▸ Exercise goal: The answer should consist of each line from the data below that includes "ceiling".

** Input for this task follows **

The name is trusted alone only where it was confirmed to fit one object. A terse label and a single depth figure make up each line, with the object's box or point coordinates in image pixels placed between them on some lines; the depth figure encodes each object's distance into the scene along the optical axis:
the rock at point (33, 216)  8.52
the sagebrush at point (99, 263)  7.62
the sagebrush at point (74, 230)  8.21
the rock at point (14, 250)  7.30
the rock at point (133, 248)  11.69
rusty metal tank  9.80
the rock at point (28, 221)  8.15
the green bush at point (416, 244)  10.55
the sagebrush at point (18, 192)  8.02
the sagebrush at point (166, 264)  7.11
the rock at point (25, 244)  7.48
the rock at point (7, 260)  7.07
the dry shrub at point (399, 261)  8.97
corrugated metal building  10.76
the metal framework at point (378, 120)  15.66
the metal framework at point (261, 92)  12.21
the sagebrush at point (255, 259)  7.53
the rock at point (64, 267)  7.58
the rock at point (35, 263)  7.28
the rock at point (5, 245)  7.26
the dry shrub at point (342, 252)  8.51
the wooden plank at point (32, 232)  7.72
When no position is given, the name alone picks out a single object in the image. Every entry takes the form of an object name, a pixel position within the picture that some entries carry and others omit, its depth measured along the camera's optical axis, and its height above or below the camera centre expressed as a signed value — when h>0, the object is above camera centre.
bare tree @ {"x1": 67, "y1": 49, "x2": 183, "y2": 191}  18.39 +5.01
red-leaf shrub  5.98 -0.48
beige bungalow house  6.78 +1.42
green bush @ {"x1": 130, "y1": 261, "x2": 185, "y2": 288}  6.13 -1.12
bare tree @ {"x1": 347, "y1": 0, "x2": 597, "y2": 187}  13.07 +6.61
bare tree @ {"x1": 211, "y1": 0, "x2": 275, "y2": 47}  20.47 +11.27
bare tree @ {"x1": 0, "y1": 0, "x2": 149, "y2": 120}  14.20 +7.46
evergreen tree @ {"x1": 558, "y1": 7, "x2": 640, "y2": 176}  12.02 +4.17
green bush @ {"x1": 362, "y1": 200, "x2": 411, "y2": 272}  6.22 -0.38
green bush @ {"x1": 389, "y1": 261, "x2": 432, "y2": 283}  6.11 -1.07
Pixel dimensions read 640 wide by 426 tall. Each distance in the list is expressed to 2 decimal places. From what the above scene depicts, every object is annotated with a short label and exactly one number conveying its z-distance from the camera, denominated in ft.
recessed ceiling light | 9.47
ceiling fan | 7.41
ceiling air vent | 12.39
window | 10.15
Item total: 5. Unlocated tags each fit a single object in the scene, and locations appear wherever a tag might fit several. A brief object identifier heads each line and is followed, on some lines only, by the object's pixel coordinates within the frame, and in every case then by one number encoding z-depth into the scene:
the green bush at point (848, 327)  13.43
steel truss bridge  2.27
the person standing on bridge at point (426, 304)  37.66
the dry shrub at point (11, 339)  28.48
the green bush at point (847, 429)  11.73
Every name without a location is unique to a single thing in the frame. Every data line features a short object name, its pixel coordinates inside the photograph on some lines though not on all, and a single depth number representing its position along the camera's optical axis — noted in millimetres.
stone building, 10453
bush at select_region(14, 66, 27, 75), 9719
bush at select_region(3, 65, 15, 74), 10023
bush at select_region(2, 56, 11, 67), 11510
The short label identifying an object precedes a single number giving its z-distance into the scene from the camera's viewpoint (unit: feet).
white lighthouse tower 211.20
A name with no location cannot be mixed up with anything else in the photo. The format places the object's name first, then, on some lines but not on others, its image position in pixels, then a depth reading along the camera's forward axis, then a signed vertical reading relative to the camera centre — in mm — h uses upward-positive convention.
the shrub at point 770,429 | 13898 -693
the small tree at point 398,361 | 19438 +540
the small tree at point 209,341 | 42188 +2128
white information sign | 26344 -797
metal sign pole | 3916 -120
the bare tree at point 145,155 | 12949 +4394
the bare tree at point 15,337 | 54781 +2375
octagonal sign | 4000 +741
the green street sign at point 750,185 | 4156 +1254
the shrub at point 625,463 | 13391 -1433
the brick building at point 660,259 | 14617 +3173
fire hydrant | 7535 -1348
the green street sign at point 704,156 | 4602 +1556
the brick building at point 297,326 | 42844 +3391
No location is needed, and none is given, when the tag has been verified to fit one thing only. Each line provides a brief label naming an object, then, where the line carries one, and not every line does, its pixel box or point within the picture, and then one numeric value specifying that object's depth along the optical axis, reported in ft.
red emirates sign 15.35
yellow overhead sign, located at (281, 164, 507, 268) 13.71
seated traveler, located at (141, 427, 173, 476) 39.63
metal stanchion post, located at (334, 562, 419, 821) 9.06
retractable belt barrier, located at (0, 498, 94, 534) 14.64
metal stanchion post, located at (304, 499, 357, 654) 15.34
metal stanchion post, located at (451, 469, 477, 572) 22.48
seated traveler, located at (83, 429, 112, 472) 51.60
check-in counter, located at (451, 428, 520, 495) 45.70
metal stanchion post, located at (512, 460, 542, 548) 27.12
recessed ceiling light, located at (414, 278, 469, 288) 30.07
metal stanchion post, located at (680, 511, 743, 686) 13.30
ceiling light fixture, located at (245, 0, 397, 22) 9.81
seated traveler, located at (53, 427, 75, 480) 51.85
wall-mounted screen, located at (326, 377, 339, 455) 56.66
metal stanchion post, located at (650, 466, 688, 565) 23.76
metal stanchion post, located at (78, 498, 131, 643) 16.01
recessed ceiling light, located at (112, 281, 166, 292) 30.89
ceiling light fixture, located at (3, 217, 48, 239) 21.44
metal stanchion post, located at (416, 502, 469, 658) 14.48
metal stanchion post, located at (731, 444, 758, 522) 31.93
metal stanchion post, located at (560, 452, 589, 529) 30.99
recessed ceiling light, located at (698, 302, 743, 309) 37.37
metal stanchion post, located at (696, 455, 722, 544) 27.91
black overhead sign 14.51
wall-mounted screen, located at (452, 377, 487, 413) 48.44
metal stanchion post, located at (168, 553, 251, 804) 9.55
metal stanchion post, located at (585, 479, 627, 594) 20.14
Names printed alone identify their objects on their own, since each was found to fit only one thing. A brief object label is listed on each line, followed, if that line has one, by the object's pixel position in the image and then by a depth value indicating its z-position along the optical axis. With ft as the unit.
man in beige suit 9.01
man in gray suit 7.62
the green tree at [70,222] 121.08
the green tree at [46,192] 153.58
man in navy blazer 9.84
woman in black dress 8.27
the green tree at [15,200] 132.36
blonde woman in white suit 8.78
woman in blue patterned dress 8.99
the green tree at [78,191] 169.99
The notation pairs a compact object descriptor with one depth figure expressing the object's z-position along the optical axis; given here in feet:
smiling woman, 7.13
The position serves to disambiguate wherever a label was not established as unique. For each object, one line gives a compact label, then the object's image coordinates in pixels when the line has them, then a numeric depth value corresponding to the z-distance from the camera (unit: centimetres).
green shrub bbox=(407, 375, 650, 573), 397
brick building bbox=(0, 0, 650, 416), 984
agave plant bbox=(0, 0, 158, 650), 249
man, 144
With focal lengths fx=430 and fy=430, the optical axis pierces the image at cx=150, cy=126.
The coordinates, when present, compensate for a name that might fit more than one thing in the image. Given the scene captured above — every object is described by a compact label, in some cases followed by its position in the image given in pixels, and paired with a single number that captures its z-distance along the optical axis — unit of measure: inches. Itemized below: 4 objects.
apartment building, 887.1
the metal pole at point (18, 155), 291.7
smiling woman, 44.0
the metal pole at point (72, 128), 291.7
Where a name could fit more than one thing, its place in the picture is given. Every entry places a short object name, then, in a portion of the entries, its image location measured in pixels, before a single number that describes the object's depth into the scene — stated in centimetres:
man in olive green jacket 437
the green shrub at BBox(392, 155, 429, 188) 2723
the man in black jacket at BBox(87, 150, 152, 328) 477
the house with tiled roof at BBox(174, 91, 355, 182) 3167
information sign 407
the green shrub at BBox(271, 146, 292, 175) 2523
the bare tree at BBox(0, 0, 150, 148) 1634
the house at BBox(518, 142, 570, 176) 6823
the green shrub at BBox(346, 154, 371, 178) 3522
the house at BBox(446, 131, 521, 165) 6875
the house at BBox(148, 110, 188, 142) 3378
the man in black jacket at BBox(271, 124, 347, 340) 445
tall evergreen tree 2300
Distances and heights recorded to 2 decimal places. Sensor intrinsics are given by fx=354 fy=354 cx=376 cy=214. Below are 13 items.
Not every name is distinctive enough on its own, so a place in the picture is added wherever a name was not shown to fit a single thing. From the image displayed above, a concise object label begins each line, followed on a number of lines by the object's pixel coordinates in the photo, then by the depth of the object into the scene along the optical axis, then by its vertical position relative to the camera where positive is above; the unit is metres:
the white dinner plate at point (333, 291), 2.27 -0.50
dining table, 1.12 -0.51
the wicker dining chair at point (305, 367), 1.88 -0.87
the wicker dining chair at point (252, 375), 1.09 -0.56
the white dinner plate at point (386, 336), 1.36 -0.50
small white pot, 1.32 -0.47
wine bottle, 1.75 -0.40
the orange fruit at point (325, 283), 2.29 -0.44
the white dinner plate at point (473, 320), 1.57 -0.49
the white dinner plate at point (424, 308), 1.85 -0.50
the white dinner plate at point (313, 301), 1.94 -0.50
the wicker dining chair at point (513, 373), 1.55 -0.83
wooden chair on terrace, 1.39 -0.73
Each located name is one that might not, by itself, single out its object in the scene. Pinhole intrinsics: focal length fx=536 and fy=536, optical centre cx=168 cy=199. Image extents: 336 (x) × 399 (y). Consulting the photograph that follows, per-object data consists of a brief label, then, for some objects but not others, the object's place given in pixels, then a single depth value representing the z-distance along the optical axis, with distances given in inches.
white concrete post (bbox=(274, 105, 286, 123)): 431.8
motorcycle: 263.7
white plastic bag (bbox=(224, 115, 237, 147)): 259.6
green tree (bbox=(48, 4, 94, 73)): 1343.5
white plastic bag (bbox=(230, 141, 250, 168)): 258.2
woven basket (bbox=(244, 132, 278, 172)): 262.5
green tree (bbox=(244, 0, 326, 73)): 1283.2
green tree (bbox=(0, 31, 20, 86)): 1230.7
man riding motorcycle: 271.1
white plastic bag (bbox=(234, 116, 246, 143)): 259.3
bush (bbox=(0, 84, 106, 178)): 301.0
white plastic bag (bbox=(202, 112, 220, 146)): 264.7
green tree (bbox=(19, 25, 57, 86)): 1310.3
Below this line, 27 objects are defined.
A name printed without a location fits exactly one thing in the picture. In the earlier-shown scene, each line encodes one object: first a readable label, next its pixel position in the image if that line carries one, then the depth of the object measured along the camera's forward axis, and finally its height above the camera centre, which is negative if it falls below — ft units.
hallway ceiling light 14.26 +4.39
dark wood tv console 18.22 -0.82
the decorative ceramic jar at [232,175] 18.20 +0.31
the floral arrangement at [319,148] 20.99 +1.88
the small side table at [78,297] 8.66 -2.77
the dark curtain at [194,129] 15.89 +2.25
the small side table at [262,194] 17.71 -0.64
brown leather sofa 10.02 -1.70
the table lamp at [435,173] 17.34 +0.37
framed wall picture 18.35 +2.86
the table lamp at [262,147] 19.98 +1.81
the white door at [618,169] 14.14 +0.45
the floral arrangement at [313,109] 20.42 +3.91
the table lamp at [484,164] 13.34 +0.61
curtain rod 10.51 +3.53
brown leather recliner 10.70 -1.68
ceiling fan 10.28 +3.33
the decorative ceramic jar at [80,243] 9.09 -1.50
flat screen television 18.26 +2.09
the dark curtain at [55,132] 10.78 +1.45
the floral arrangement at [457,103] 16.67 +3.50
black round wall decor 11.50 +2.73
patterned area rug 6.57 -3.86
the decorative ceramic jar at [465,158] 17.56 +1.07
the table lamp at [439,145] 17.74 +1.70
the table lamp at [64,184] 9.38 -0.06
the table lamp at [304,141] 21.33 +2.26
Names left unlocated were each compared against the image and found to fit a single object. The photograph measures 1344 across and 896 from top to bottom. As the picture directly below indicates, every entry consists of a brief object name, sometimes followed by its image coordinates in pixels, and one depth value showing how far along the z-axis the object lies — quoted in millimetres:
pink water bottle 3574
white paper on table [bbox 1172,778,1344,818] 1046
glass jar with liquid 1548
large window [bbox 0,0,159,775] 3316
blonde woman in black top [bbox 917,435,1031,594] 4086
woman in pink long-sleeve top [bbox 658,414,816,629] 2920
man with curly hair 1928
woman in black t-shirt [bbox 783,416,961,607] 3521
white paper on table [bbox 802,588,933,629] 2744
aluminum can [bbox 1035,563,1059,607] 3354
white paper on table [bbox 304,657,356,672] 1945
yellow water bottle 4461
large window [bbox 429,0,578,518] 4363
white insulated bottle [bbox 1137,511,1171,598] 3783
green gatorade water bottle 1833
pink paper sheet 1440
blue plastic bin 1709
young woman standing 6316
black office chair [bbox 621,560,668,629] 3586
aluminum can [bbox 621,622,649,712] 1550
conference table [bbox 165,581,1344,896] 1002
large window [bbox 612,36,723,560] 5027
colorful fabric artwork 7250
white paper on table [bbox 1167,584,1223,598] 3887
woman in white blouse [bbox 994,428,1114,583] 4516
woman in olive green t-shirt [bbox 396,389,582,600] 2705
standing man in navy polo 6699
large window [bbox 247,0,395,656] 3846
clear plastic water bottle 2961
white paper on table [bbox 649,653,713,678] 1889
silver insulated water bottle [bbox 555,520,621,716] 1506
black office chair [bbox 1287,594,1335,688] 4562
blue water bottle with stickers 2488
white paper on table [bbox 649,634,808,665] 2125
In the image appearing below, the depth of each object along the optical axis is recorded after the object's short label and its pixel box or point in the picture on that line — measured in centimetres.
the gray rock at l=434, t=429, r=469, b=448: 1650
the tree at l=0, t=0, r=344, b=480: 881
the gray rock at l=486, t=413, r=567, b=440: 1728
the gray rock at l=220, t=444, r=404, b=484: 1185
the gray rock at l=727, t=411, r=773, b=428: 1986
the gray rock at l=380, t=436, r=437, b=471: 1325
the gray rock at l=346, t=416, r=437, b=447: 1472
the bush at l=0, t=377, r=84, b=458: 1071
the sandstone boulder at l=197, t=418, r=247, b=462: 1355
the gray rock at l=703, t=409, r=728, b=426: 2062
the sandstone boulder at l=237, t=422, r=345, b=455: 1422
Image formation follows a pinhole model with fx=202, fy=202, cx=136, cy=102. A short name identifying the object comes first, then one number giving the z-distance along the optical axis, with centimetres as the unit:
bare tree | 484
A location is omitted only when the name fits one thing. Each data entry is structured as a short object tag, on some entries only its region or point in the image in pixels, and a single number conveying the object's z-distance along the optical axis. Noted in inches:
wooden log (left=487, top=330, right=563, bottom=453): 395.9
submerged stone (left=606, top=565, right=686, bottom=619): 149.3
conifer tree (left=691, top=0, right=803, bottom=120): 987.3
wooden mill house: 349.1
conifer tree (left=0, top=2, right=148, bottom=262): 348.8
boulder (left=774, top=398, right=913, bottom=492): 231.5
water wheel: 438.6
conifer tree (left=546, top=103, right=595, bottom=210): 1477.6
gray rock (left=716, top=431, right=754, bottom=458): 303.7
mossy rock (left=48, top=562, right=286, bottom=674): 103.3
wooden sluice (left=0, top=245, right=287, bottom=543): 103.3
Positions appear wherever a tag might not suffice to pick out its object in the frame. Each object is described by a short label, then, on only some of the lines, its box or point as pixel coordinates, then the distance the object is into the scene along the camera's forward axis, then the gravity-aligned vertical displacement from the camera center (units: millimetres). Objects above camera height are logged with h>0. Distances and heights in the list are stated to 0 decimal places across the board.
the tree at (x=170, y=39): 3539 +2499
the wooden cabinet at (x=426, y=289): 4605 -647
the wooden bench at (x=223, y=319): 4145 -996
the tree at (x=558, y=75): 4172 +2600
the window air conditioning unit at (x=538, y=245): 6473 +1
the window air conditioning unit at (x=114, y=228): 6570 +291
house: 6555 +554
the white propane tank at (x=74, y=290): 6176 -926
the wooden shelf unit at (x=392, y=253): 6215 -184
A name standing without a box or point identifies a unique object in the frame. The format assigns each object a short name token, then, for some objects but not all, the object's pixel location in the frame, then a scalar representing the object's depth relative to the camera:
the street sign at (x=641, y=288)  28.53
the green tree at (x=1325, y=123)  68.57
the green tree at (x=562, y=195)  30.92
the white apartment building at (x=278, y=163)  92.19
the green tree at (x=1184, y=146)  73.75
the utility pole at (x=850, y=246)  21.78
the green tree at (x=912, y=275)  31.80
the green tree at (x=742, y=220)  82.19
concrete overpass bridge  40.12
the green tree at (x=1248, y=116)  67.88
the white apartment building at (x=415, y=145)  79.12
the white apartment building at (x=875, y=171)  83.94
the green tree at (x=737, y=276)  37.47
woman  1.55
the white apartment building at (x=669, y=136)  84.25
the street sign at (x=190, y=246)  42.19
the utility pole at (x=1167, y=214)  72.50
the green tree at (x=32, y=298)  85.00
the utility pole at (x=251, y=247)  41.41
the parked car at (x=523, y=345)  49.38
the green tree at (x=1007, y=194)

** End of Input for this task **

▸ Written answer:
recessed ceiling light | 9.47
ceiling fan | 7.41
ceiling air vent | 12.39
recessed ceiling light, located at (414, 278, 469, 288) 30.07
ceiling light fixture, located at (245, 0, 397, 22) 9.81
recessed ceiling light, located at (112, 281, 166, 292) 30.89
ceiling light fixture, located at (3, 217, 48, 239) 21.44
recessed ceiling light, located at (698, 302, 743, 309) 37.37
hallway ceiling light 14.26 +4.39
ceiling fan 10.28 +3.33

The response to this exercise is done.